Enterprise security cameras are now watching rivers and creeks. Yeah—you read that right. LVT cameras are being used to watch water.
Obviously, water doesn’t pose the same security threats we normally try to prevent. This isn’t our typical use case of preventing shoplifting or trespassing. Instead, users are getting creative and taking advantage of the mobility of our units.
Record water year
Areas of the Western United States had record-breaking snowfall. In fact, most of LVT’s home state, Utah, had more than 200% of normal or more than 30 inches statewide. One ski resort reported more than 900 inches. (Hint that is 75 feet. And if you’re like me and have a hard time visualizing just how much that is—take two school buses, stand them up on their ends, and stack one on top of the other.)

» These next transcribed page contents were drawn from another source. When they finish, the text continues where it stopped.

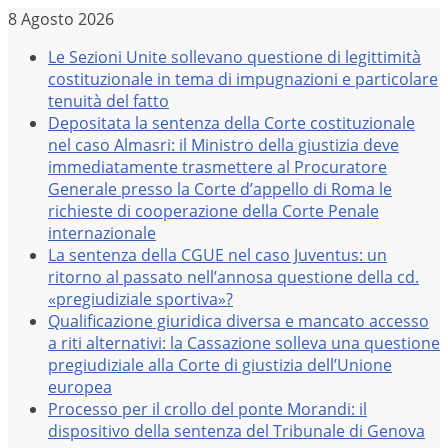
Salta
8 Agosto 2026
al
Le Sezioni Unite sollevano questione di legittimità
contenuto
costituzionale in tema di impugnazioni e particolare
tenuità del fatto
Depositata la sentenza della Corte costituzionale
nel caso Almasri: il Ministro della giustizia deve
immediatamente trasmettere al Procuratore
Generale presso la Corte d’appello di Roma le
richieste di cooperazione della Corte Penale
internazionale
La sentenza della CGUE nel caso Juventus: un
ritorno al passato nell’annosa questione della cd.
«pregiudiziale sportiva»?
Qualificazione giuridica diversa e mancato accesso
a riti alternativi: la Cassazione solleva una questione
pregiudiziale alla Corte di giustizia dell’Unione
europea
Processo per il crollo del ponte Morandi: il
dispositivo della sentenza del Tribunale di Genova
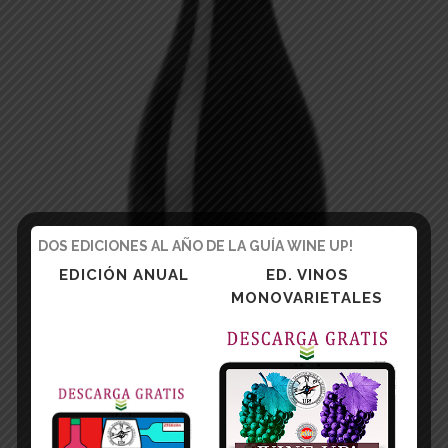
DOS EDICIONES AL AÑO DE LA GUÍA WINE UP!
EDICIÓN ANUAL
ED. VINOS
MONOVARIETALES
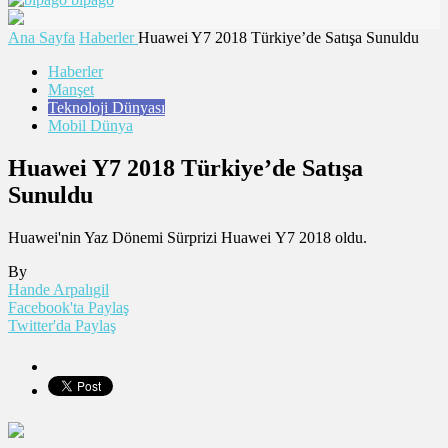
Ana Sayfa
Haberler
Huawei Y7 2018 Türkiye’de Satışa Sunuldu
Haberler
Manşet
Teknoloji Dünyası
Mobil Dünya
Huawei Y7 2018 Türkiye’de Satışa
Sunuldu
Huawei'nin Yaz Dönemi Sürprizi Huawei Y7 2018 oldu.
By
Hande Arpalıgil
Facebook'ta Paylaş
Twitter'da Paylaş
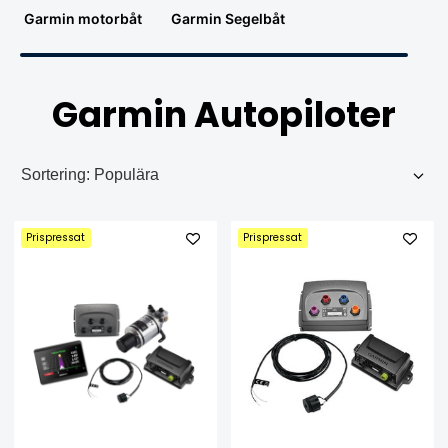
Garmin motorbåt
Garmin Segelbåt
Garmin Autopiloter
Prispressat
Prispressat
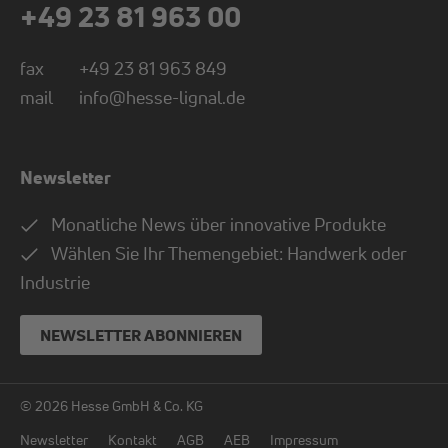
+49 23 81 963 00
fax
+49 23 81 963 849
mail
info@hesse-lignal.de
Newsletter
Monatliche News über innovative Produkte
Wählen Sie Ihr Themengebiet: Handwerk oder
Industrie
NEWSLETTER ABONNIEREN
© 2026 Hesse GmbH & Co. KG
Newsletter
Kontakt
AGB
AEB
Impressum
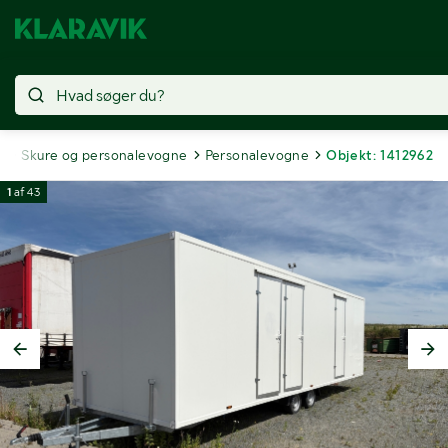
r
Skure og personalevogne
Personalevogne
Objekt: 1412962
1
af
43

Between April 8 and April 26, only an estimated 3.5 inches of the 30 had melted. Since 95% of the state’s water comes from the snowpack, the goal is to get it into the reservoirs. This is where LVT comes in. We have teamed up with the State of Utah to place mobile surveillance units around the state to watch for potential flooding.
The idea is to use the camera feeds to give advanced warning to water managers, meteorologists, and even residents that flooding is happening. It will allow the state to manage their resources better and more efficiently. For example, emergency responders will know when and where they need to be before the flooding inflicts the worst damage. It makes the response active instead of reactive.

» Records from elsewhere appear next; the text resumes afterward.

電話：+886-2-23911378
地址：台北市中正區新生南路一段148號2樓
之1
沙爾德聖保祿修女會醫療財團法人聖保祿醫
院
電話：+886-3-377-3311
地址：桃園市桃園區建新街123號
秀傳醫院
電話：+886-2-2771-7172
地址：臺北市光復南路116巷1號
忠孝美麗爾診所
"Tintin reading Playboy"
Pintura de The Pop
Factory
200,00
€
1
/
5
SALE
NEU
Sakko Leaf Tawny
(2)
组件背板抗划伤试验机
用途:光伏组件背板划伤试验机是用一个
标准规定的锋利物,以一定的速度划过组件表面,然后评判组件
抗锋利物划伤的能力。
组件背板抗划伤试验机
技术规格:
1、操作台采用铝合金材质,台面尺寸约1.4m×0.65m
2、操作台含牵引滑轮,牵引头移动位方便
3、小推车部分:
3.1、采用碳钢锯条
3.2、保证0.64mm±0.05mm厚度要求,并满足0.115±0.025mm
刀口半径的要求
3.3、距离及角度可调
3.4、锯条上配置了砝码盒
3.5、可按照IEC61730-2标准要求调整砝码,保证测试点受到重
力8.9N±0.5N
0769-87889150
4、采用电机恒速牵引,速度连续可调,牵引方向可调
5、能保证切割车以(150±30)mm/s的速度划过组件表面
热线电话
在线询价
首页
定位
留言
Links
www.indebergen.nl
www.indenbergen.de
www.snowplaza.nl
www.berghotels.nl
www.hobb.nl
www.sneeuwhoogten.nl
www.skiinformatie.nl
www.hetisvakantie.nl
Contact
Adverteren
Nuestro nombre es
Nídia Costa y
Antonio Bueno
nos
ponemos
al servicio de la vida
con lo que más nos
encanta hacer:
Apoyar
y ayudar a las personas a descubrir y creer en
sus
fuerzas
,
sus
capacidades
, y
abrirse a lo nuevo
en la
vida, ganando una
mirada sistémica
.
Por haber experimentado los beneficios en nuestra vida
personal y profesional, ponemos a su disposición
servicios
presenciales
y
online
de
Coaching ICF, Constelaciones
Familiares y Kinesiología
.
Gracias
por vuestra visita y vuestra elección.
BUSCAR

Unlike me, LVT® Units are made for the outdoors. They are built to withstand all types of conditions and can be deployed pretty much anywhere. The solar panels and batteries power the units, and they communicate through cellular so there are no external wires.
LVT Units also don’t require any construction to install. There is no need to dig trenches, pour cement, or run lines to them making them environmentally friendly. Also, once the spring runoff is done, it is easy to remove the units that leave no trace at the rivers and creeks, returning hiking trails and walks to their natural beauty.